Matthew Lavin, Partner
Arnall Golden Gregory LLP
Matt is a Healthcare and Commercial Litigation partner in the firm’s Washington, D.C. office. He leads one of the most aggressive and respected provider-side reimbursement practices in the country. Matt’s cases are regularly reported by Becker’s, Modern Healthcare, Bloomberg, and other publications. Matt prides himself on being on the right side of healthcare, routinely taking on the big issues in high-stakes cases.
Matt has experience with practically every aspect of the business of healthcare and revenue cycle management, including private and public payor reimbursement methodologies, IDR regulations, payor disputes, audits, third-party cost containment, healthcare marketing, overpayments and recoupments, pre-payment reviews, audits, financing, government relations, regulatory compliance, and licensing.

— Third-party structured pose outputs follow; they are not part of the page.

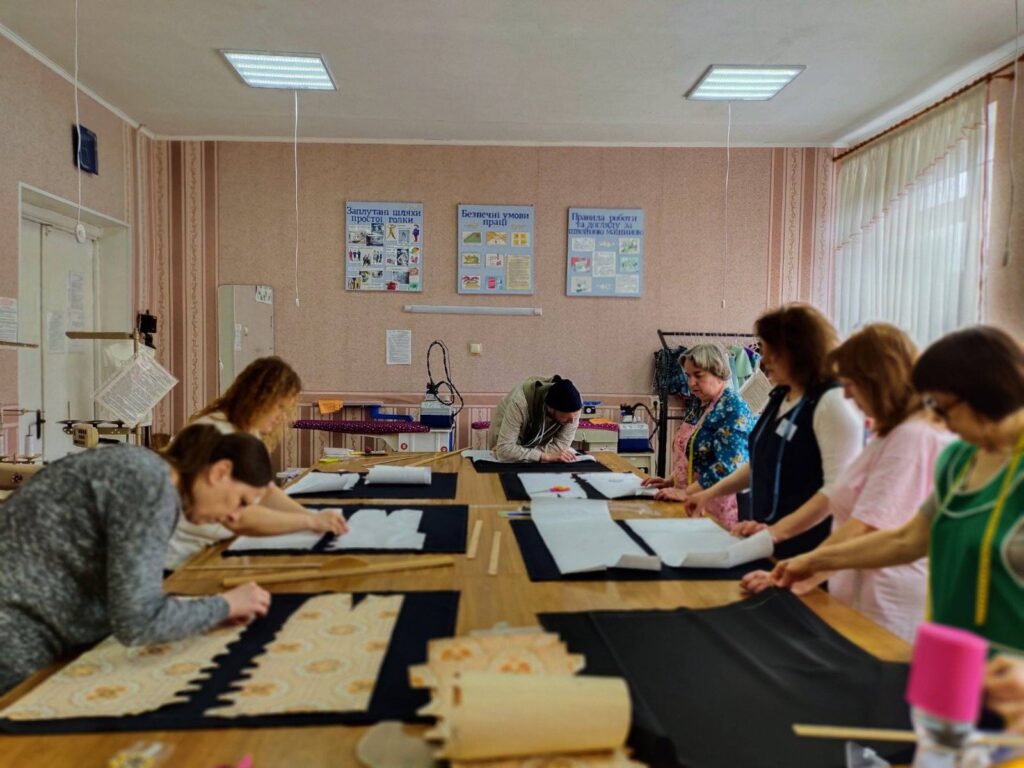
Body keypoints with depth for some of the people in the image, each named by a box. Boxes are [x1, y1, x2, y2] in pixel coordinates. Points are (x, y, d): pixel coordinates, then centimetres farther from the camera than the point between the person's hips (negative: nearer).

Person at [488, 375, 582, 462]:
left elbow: (561, 445, -24)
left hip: (542, 443, 3)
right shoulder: (520, 403, -37)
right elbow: (504, 450, -39)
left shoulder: (575, 402, -27)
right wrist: (545, 456, -42)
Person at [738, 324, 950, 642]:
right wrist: (776, 532, 5)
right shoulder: (893, 434, 15)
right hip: (863, 595, 9)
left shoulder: (915, 438, -18)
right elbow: (838, 494, 13)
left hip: (890, 611, -9)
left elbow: (866, 526, -26)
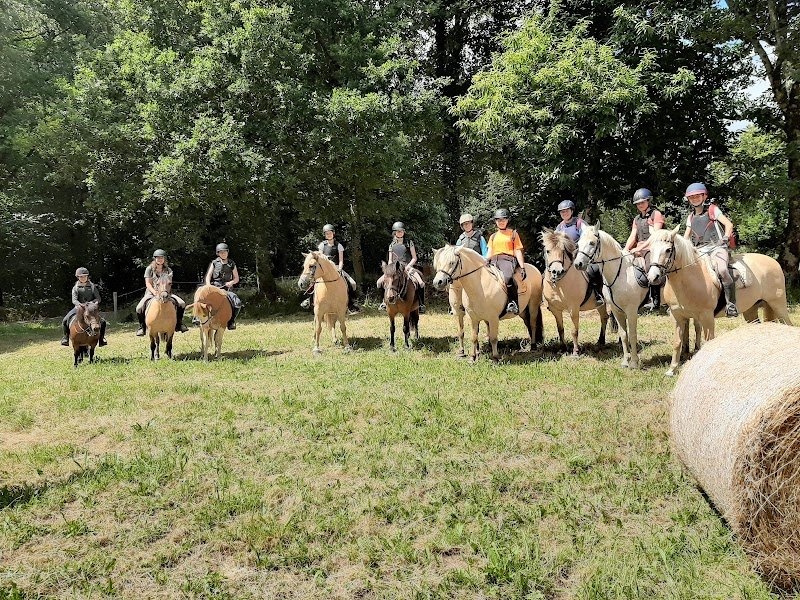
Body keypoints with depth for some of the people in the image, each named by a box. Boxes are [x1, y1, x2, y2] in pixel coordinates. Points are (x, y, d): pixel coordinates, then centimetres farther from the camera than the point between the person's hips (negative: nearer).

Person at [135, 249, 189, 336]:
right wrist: (154, 292, -22)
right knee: (139, 308, -28)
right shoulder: (149, 269, 2)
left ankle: (179, 324, -1)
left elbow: (169, 284, 2)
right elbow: (148, 283, -4)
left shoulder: (168, 270, 9)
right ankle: (142, 327, -5)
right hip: (151, 292, -2)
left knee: (182, 304, -18)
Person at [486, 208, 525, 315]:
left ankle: (513, 303, -33)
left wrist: (522, 267, -2)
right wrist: (486, 261, -3)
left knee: (507, 277, -38)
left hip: (508, 259, -4)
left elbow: (518, 251, 9)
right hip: (494, 260, 4)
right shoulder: (493, 236, 26)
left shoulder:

He has successfully resolved countless reimbursement disputes with commercial payors such as Aetna, Anthem, AmeriHealth, Ambetter, Beacon, Centene, HealthNet, Humana, Cigna, UnitedHealthcare, HealthNet, Magellan, and many Blue Cross Blue Shield entities and Blue Card Network plans. Matt has expertise in suits against ‘cost-containment’ vendors, like MultiPlan, who egregiously underprice the value of out-of-network claims.
Matt puts his client’s needs first and he is often able to resolve payor disputes without litigation.
Experience
Routinely represents facilities and physicians in cases against commercial and public payors in state and federal courts, nationwide.
Represents hospital emergency medicine physician practices as plaintiffs against BCBS of Arizona in a case alleging unfair business practice and abuse of the No Surprises Act IDR process.
Represented multiple emergency medicine physician practices as plaintiffs in civil RICO actions against a major payor and cost-containment vendors.
Lead counsel for plaintiffs in two ERISA putative class actions in California federal courts against major payors and their cost-containment vendor who systematically underpay claims.
Represented multiple behavioral health facilities in a $40M suit in federal court against BCBS Michigan for illegally underpaying thousands of patient claims.
Represents laboratories in suits against commercial payors for systematically denying $100s of millions in claims.